Antibiotic - cinnamon has antibiotic properties, so if you are taking prescription antibiotics it could change the way they act on your body. 
Stomach and skin irritation - never apply cinnamon directly to the skin, as it can cause burning and irritation.  Some problems with the digestive system, such as irritable bowel syndrome could be exacerbated by irritation of the lining of the stomach.    

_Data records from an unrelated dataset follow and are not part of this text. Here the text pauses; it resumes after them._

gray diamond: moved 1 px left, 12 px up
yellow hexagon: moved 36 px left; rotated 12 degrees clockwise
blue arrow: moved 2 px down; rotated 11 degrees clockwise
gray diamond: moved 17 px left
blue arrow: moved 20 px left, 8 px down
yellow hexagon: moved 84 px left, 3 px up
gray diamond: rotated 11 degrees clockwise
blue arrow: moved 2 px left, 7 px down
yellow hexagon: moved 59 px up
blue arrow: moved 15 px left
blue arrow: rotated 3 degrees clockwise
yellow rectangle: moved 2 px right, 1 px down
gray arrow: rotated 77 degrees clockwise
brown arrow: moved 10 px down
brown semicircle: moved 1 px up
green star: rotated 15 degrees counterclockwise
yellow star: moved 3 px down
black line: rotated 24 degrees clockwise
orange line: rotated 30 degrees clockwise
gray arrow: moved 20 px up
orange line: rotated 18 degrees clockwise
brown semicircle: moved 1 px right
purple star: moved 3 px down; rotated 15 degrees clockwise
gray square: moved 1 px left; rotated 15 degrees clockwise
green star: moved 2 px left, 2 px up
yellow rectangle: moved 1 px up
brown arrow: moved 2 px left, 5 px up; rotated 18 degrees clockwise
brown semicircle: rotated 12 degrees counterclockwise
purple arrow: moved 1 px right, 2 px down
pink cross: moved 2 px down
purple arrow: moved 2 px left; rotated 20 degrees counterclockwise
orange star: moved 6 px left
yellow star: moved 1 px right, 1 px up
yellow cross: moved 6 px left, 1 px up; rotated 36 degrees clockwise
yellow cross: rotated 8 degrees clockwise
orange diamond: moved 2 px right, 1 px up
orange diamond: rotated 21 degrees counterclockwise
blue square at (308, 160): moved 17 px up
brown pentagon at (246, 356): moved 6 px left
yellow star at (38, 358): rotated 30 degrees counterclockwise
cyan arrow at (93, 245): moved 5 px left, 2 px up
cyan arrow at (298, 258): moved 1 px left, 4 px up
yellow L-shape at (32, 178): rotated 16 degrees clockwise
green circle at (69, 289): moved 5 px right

Cinnamon tastes delicious, and adds a gently spicy touch to enhance many dishes.  For health reasons, if at all possible try to find true "Ceylon" cinnamon rather than cassia cinnamon, and whichever cinnamon you use, only add small amounts to your daily intake, so you can enjoy all the health benefits while avoiding the possible risks.

Comments: 7

  • Tina Frewer May 20

    Great information, thank you Elizabeth!
  • Dianne Weber Jun 15

    I,too, love cinnamon Elizabeth. The sticks I come across that I use in my ice must be cassia. I will have to look around. What is powdered Siagon cinnamon considered, quality and content wise? It has a wonderful aroma.
  • Elizabeth Jul 05

    I don't know about powdered Saigon cinnamon, but we are so lucky here in Merida to have ceylon cinnamon. I buy it in sticks, and it is very easy to grind down to a powder in the liquidizer or food processor. Saludos, Elizabeth
  • Marie Gillit Nov 15

    Hey there Elizabeth, I'm visiting my mom here in Merida & am looking for Ceylon cinnamon ... Where can I find it? Thanks, in advance, for your help! :-) Marie
  • Elizabeth Dec 07

    In Merida, the Ceylon cinnamon is very easily available - try the local market, or the large supermarkets, like Superama, Mega, Soriana. We are lucky that it is so easy to find here in Merida. Good luck!
  • Frode Hovland Jan 14

    Is the soriana ground cinnamon in Merida realy true cinnamon....it looks and taste like it and it is from Sri Lanka?
  • Elizabeth Feb 08

    Hola Frode. I prefer to grind my own cinnamon. Then I can be sure of its origin. Most of the cinnamon sticks available in Merida is Ceylon cinnamon. You just have to take a good look at it. If it is soft and crumbly then it is Ceylon, If it is hard, and hollow, then it is not. The ground cinnamon, if it says it is from Sri Lanka, should be the genuine article. Saludos.